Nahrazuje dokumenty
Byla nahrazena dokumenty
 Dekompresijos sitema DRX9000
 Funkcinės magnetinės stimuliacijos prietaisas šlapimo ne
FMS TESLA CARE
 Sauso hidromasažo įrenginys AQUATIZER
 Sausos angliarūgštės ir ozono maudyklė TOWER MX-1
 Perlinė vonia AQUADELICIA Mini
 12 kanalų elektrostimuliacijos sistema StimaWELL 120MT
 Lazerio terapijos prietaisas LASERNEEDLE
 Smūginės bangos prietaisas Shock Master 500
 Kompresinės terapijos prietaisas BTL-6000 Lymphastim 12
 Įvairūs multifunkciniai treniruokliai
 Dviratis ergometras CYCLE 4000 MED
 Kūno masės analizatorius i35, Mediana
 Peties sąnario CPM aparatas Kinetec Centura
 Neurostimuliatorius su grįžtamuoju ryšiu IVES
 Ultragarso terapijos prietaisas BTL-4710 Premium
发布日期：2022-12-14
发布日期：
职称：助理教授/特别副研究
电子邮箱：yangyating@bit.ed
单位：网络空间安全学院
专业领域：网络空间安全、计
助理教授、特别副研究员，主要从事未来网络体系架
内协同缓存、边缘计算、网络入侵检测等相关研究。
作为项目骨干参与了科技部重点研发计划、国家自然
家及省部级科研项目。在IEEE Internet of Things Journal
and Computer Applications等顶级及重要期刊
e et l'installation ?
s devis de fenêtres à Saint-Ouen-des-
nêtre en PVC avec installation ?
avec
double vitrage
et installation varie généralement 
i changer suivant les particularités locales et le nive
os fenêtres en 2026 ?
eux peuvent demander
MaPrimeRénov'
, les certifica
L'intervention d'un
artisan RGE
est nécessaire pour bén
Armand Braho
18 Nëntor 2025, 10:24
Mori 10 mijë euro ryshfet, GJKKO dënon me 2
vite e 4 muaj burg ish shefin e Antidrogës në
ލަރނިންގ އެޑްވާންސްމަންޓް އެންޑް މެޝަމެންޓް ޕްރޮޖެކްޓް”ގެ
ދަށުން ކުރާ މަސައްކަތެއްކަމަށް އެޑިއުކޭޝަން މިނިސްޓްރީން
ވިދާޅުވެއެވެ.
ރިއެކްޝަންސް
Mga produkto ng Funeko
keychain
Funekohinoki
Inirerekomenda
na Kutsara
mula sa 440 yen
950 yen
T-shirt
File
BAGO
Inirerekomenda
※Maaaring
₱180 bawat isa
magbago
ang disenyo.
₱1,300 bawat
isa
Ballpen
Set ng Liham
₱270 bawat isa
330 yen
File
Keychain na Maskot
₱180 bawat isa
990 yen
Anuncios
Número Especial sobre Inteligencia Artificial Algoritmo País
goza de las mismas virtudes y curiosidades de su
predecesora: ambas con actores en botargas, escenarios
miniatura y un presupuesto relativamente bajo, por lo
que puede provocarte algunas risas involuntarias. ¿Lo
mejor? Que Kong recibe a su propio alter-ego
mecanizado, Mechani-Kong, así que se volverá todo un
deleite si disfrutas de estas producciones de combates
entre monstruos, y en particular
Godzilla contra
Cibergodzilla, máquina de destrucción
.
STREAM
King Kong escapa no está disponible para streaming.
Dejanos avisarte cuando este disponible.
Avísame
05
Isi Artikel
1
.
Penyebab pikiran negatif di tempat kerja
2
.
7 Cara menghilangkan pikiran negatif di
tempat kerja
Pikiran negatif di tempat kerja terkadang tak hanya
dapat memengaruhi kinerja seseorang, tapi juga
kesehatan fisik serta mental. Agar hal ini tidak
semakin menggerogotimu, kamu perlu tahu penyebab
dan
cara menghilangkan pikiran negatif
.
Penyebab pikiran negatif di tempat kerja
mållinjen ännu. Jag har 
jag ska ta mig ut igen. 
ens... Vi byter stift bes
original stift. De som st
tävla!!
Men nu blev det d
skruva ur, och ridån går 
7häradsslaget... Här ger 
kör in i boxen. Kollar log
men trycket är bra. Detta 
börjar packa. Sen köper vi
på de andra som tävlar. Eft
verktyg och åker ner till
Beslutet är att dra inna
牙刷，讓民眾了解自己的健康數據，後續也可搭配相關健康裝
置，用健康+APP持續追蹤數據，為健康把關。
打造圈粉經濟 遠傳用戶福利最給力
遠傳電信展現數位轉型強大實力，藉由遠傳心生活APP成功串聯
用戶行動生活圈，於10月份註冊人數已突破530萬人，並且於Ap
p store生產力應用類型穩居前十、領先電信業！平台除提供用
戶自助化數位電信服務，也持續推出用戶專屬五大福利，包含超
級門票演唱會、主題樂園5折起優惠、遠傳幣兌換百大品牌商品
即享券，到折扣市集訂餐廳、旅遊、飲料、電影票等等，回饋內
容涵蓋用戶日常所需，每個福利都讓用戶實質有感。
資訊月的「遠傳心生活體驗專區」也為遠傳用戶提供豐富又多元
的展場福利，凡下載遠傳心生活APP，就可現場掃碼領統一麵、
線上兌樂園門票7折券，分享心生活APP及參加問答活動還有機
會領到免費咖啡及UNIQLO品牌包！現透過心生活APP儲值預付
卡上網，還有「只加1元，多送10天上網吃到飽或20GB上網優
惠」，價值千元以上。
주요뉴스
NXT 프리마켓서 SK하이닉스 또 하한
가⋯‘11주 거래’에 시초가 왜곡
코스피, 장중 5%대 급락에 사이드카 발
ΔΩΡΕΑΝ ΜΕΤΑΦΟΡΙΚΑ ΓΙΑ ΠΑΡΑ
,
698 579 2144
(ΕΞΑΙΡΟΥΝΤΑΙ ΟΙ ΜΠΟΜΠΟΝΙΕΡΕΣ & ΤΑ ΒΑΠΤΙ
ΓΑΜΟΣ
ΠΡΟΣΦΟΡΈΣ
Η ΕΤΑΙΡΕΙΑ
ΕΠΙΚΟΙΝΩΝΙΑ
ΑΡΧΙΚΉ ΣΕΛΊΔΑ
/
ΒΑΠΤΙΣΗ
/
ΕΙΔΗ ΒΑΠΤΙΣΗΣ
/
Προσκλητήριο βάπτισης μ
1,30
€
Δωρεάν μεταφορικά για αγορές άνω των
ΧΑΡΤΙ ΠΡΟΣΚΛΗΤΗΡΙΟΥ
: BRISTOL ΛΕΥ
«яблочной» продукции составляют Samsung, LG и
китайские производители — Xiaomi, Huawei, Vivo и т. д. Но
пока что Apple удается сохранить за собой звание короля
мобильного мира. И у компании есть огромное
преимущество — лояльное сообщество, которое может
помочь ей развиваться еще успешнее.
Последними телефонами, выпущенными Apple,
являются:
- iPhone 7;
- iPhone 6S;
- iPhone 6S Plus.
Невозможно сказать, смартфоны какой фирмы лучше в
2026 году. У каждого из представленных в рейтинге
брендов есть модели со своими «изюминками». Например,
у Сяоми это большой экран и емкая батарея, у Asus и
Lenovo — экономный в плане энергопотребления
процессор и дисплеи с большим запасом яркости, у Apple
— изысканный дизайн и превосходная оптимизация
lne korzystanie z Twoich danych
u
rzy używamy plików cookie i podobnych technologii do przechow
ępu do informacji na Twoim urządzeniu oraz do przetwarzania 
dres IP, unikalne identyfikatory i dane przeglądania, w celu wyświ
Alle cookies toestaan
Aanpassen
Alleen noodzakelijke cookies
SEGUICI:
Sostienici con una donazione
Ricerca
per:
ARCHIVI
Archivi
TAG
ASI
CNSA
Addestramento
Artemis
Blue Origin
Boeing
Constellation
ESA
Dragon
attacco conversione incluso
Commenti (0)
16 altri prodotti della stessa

# ASSIGNMENT:
In the listing above, find each line where "dokumenty" occurs and copy it.

# ANSWER SPACE:
Nahrazuje dokumenty
Byla nahrazena dokumenty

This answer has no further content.